Не в силах отвести глаз, я долго смотрел на него. И тогда Скаут сделал то, чего я никак не ожидал, но ради чего стоило пройти даже тысячу миль по сотне диких лесов вроде этого.
Он протянул руку.
Поднёс к моему лицу.
Тыльною стороной пальцев он провёл по моей щеке и губам — дотронулся до меня.
VI
Затем он отвёл руку, и я подсел к их костру. Когда шерсть потору опалилась и зашипела, Скаут знаками, а также при помощи местного наречия, которое дикари называют дементунг или сумасводинг, этого ублюдочного диалекта, наполовину говора туземцев, а наполовину арго белых каторжников, рассказал, что они поджидают меня давно — с того дня, как заметили дымы от моих костров на стоянках и по ним определили путь мой, пока я медленно продвигался вперёд, петляя по острогам хребта.

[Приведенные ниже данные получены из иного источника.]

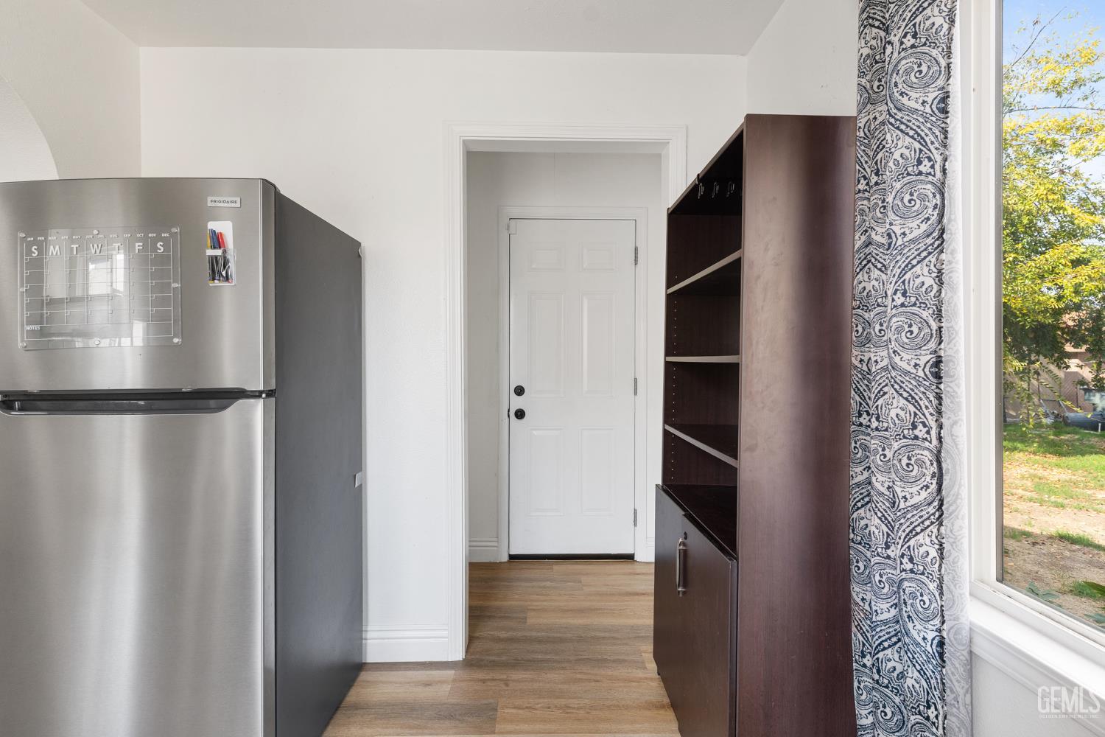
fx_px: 522
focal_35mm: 17
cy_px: 368
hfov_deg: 93.3
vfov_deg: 70.4
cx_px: 552
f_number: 5.6
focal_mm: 17
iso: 400
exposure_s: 1/10
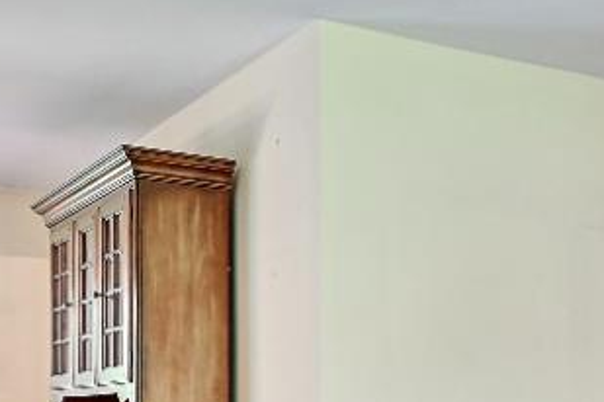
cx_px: 528
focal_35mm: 68
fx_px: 1141
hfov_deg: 28.6
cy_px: 436
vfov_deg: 19.2
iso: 400
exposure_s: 1/3.33
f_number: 8
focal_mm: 14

Салли Дешёвка зажгла трубку и, раскурив, предложила мне. Это был какой-то местный дикорастущий табак, крепкий, забористый и смолистый, но прочищающий мозг и возвращающий силу. Я передал трубку Скауту, который сделал затяжку, чихнул и закашлялся — кашель был плохой, глубокий и продолжительный, — а потом рассказал, как решил покинуть Сара-Айленд, чтобы поохотиться на кенгуру. Через несколько дней он вышел к устью реки, которую белые называют Паймен-Хедз. Там он напоролся на солдат, посланных найти его и привлечь к поискам пресловутого разбойника Мэтью Брейди.
На этом месте Скаут прервал своё повествование, чтобы выхватить из огня опалённые тушки потору и ловко выпотрошить при помощи острого камня. Возвратив их в костёр, он снова закашлялся, а затем продолжил рассказ.
Солдаты предложили ему золото, а также землю поблизости от Джерико, где Скаут смог бы завести собственную ферму. В последующие несколько недель они несколько раз прошли через всю Трансильванию в разных направлениях. Скаут показывал им скалы Брейди, горные озёра Брейди, рыб Брейди, заставил переплывать быстрые и глубокие горные реки Брейди, стоять на ветру, который тоже был Брейди, и тогда солдаты дали ему расчёт, отрезав нос и уши, а одно ухо обкорнали так, что отхватили и часть щеки, затем от души отколотили его, пригрозив, что, если ещё раз встретят, пристрелят за то, что он, нахальный черномазый пройдоха, так долго уводил их от заветной добычи.